* **题目说明**:
在下面的数据中找出所有含有字符串“Mühlmeister”的行，并把这些行完整抄录下来。

(取自某一合集的记录)

= = =

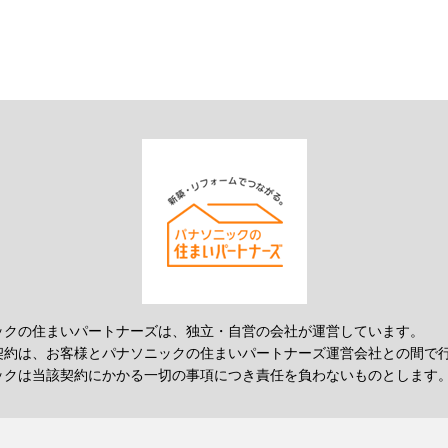
ックの住まいパートナーズは、独立・自営の会社が運営しています。
契約は、お客様とパナソニックの住まいパートナーズ運営会社との間で
ックは当該契約にかかる一切の事項につき責任を負わないものとします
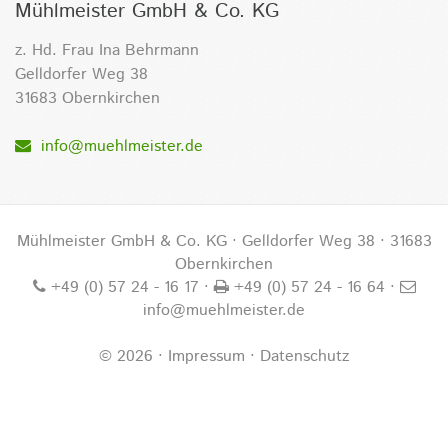
Mühlmeister GmbH & Co. KG
z. Hd. Frau Ina Behrmann
Gelldorfer Weg 38
31683 Obernkirchen
info@muehlmeister.de
Mühlmeister GmbH & Co. KG · Gelldorfer Weg 38 · 31683
Obernkirchen
+49 (0) 57 24 - 16 17
·
+49 (0) 57 24 - 16 64 ·
info@muehlmeister.de
©
2026
·
Impressum
·
Datenschutz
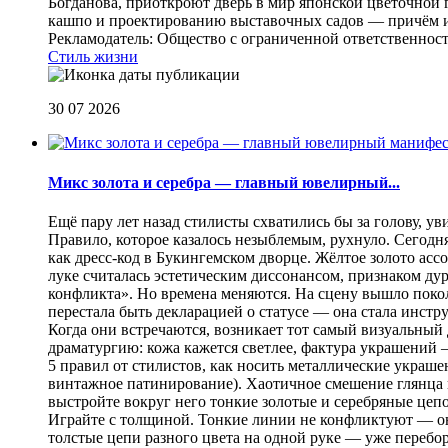
Богданова, приоткроют дверь в мир японской цветочной 
кашпо и проектированию выставочных садов — причём их
Рекламодатель: Общество с ограниченной ответственнос
Стиль жизни
30 07 2026
Микс золота и серебра — главный ювелирный...
Ещё пару лет назад стилисты схватились бы за голову, у
Правило, которое казалось незыблемым, рухнуло. Сегодн
как дресс-код в Букингемском дворце. Жёлтое золото асс
луке считалась эстетическим диссонансом, признаком ду
конфликта». Но времена меняются. На сцену вышло покол
перестала быть декларацией о статусе — она стала инст
Когда они встречаются, возникает тот самый визуальный д
драматургию: кожа кажется светлее, фактура украшений
5 правил от стилистов, как носить металлические украш
винтажное патинирование). Хаотичное смешение глянца и
выстройте вокруг него тонкие золотые и серебряные цепоч
Играйте с толщиной. Тонкие линии не конфликтуют — они
толстые цепи разного цвета на одной руке — уже перебо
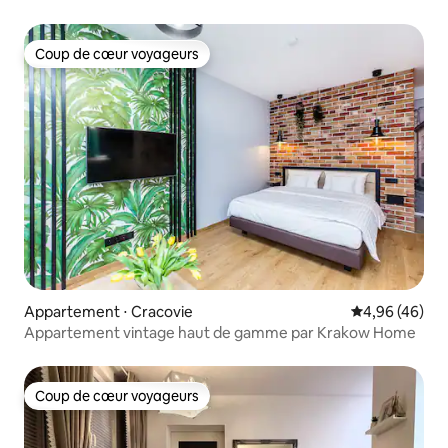
Coup de cœur voyageurs
Coup de cœur voyageurs
Appartement ⋅ Cracovie
Évaluation mo
4,96 (46)
Appartement vintage haut de gamme par Krakow Home
Coup de cœur voyageurs
Coup de cœur voyageurs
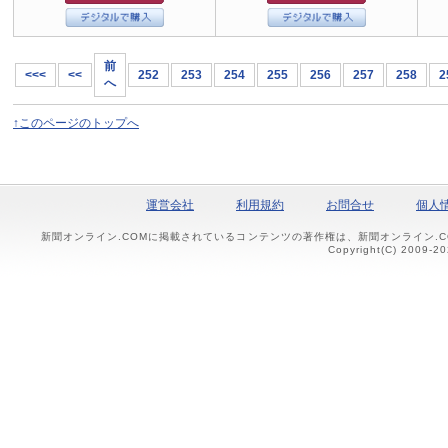
前
<<<
<<
252
253
254
255
256
257
258
2
へ
↑このページのトップへ
運営会社
利用規約
お問合せ
個人
新聞オンライン.COMに掲載されているコンテンツの著作権は、新聞オンライン.
Copyright(C) 2009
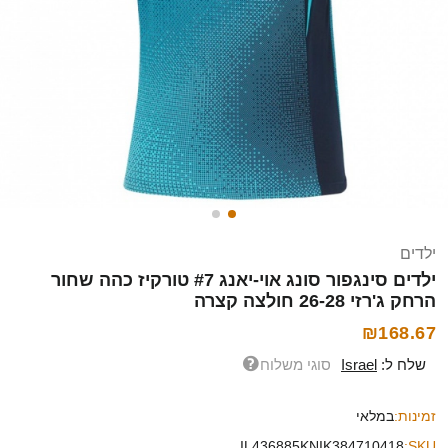
ילדים
ילדים סינגפור סונג אוי-יאנג #7 טורקיז כהה שחור
הרחק ג'רזי 26-28 חולצה קצרה
₪168.67
שלח ל:
Israel
סוגי משלוח
זמינות:
במלאי
IL436885KNIK384710418
SKU:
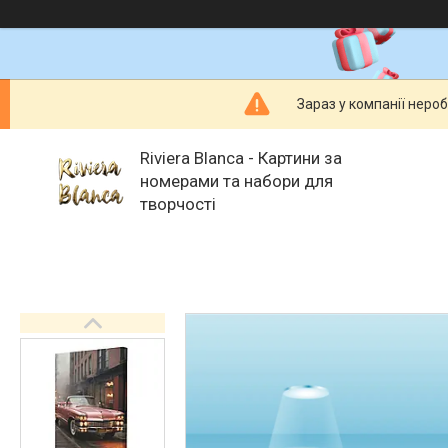
Зараз у компанії неро
Riviera Blanca - Картини за
номерами та набори для
творчості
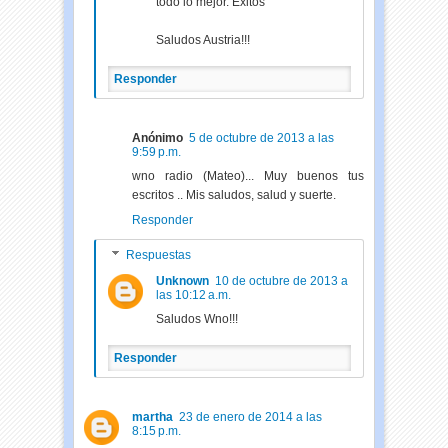
todo lo mejor. Éxitos
Saludos Austria!!!
Responder
Anónimo
5 de octubre de 2013 a las
9:59 p.m.
wno radio (Mateo)... Muy buenos tus
escritos .. Mis saludos, salud y suerte.
Responder
Respuestas
Unknown
10 de octubre de 2013 a
las 10:12 a.m.
Saludos Wno!!!
Responder
martha
23 de enero de 2014 a las
8:15 p.m.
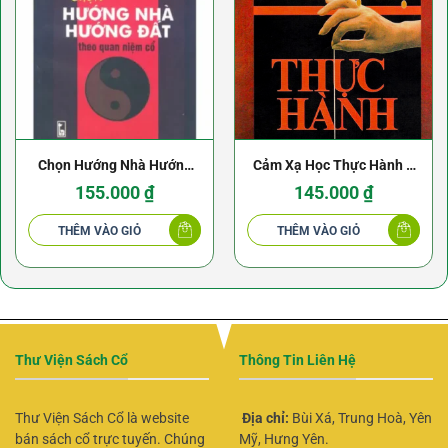
Chọn Hướng Nhà Hướng
Cảm Xạ Học Thực Hành –
Đất Theo Quan Niệm Cổ –
Dư Quang Châu
155.000
₫
145.000
₫
Tôn Nhan
THÊM VÀO GIỎ
THÊM VÀO GIỎ
Thư Viện Sách Cổ
Thông Tin Liên Hệ
Thư Viện Sách Cổ là website
Địa chỉ:
Bùi Xá, Trung Hoà, Yên
bán sách cổ trực tuyến. Chúng
Mỹ, Hưng Yên.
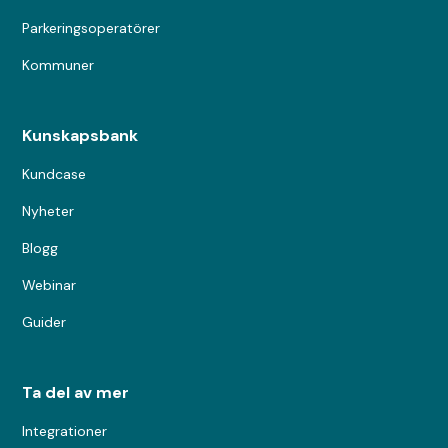
Parkeringsoperatörer
Kommuner
Kunskapsbank
Kundcase
Nyheter
Blogg
Webinar
Guider
Ta del av mer
Integrationer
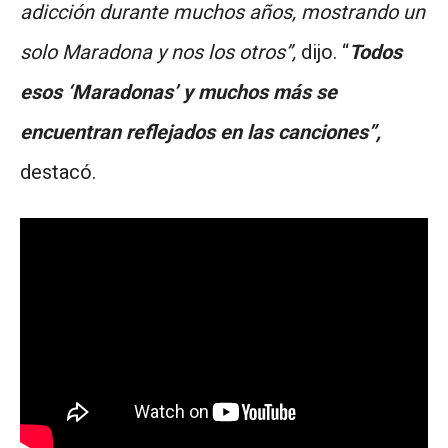
adicción durante muchos años, mostrando un
solo Maradona y nos los otros”,
dijo. “
Todos
esos ‘Maradonas’ y muchos más se
encuentran reflejados en las canciones”,
destacó.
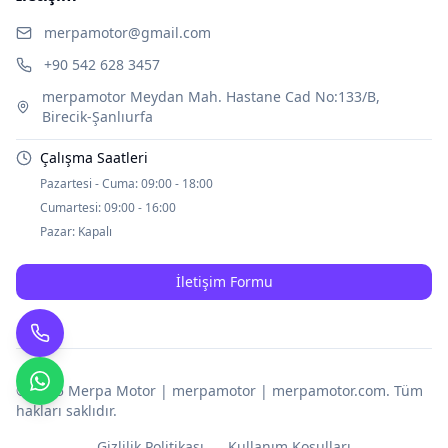
merpamotor@gmail.com
+90 542 628 3457
merpamotor Meydan Mah. Hastane Cad No:133/B,
Birecik-Şanlıurfa
Çalışma Saatleri
Pazartesi - Cuma:
09:00 - 18:00
Cumartesi:
09:00 - 16:00
Pazar:
Kapalı
İletişim Formu
© 2025
Merpa Motor | merpamotor | merpamotor.com
. Tüm
hakları saklıdır.
Gizlilik Politikası
Kullanım Koşulları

= = =

* **参考解答**:
Mühlmeister GmbH & Co. KG
Mühlmeister GmbH & Co. KG · Gelldorfer Weg 38 · 31683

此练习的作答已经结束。